BZOJ1509 NOI2003 Hookey
题意 给定带权无根树T.找到T中三个顶点A,B,C,满足d(A,B)<=d(B,C).
最大化 d(B,A)+d(A,C).
Tag DP,啪啪啪
没能好好学集训的我只好无可奈何来做NOI题.
挺像树的直径对吧.最终这个和直径没什么太大关系.
我们可以通过"直径有多条"来否定很多用直径乱搞的算法.
最终答案不一定是一条链啊,可能是一个三岔路啊我又犯SB了集训完上YY出来一个错误算法兴奋直到WA.....
之后三岔路长度分别是a,b,c,a<=b<=c,显然这个三岔路提供的答案就是a+2b+c.

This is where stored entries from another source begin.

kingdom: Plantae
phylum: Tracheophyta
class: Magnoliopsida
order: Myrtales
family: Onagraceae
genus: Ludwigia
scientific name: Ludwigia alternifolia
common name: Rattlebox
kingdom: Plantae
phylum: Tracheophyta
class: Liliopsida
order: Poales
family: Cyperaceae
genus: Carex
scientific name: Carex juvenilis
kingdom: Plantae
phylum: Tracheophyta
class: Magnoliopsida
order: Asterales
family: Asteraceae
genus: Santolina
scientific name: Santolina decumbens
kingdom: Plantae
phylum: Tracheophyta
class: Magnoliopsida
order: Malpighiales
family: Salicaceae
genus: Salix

...我们可以枚举这个三岔路的中间点来DP.中间点就是从这个点开始BFS后三个点处于不同子树,这三个点可以是中间点,于是问题转化为
对于每个点找出树中距离他最远第二远第三元的距离,要求这个点是他们的中心点.
BFS建成有根树.
之后就是分类讨论
1.最远第二远第三元的距离在子树内.裸上树DP
于是我们记 d[u][1]表示u到u子树内最近,d[u][2]第二近..
2.这个距离在子树外.这个点通向子树外只有一条路所以我们就考虑到子树外的最远距离.定义u到u子树外最远距离为od[u],记u的父亲是v.
od[u]=max{od[v],无条件
d[v][2],v只有一个儿子r,r=u满足d[r][1]+w(r,v)=d[v][1].
d[v][1],否则
}+w(u,v);
希望不要再犯SB了
{$INLINE ON}
program bzoj1509_1;
const size=3;
type tnode=record
n,w,next:longint;
end;
inta=array[1..size] of int64;
const maxn=200017;
var g,q,p,pe,son:array[0..maxn] of longint;
v,flag:array[0..maxn] of boolean;
d:array[0..maxn] of inta;
od:array[0..maxn] of int64;
mem:array[0..maxn*2] of tnode;
n,m,memsize,frt,rer:longint;
function max(i,j:int64):int64; inline; begin if i>j then exit(i) else exit(j); end;
procedure insnbs(u,v,iw:longint); inline;
begin
inc(memsize); with mem[memsize] do begin n:=v; w:=iw; next:=g[u]; end; g[u]:=memsize;
inc(memsize); with mem[memsize] do begin n:=u; w:=iw; next:=g[v]; end; g[v]:=memsize;
end;
procedure insert(var s:inta;v:int64); inline;
var i:longint;
begin
for i:=1 to size do if v>s[i] then begin
if i<size then move(s[i],s[i+1],(size-i)<<3); s[i]:=v; break;
end;
end;
function dp(u:longint):int64;
var head,tail,t1,i,j:longint;
k:int64;
begin
fillchar(d,sizeof(d),0); fillchar(v,sizeof(v),0); frt:=0; rer:=1; q[rer]:=u; v[u]:=true;
while frt<rer do begin inc(frt); head:=q[frt];
t1:=g[head]; while t1<>0 do begin tail:=mem[t1].n;
if not v[tail] then begin
inc(rer); q[rer]:=tail; v[tail]:=true; p[tail]:=head; pe[tail]:=t1;
end; t1:=mem[t1].next;
end;
end; for j:=rer downto 2 do begin i:=q[j]; k:=d[i][1]+mem[pe[i]].w;
if k>d[p[i]][1] then son[p[i]]:=i; insert(d[p[i]],k);
end; for i:=1 to n do flag[son[i]]:=true; fillchar(od,sizeof(od),0); for j:=2 to rer do begin
i:=q[j]; od[i]:=max(od[p[i]],d[p[i]][1+byte(flag[i])])+mem[pe[i]].w;
end; for i:=1 to n do insert(d[i],od[i]); dp:=0; for i:=1 to n do dp:=max(dp,d[i][1]+d[i][2]<<1+d[i][3]);
end;
procedure init;
var i,j,u,v,w:longint;
begin
fillchar(g,sizeof(g),0); memsize:=1; fillchar(flag,sizeof(flag),0);
readln(n,m); for i:=1 to m do begin readln(u,v,w); insnbs(u,v,w); end;
end;
begin
init;
writeln(dp(1));
end.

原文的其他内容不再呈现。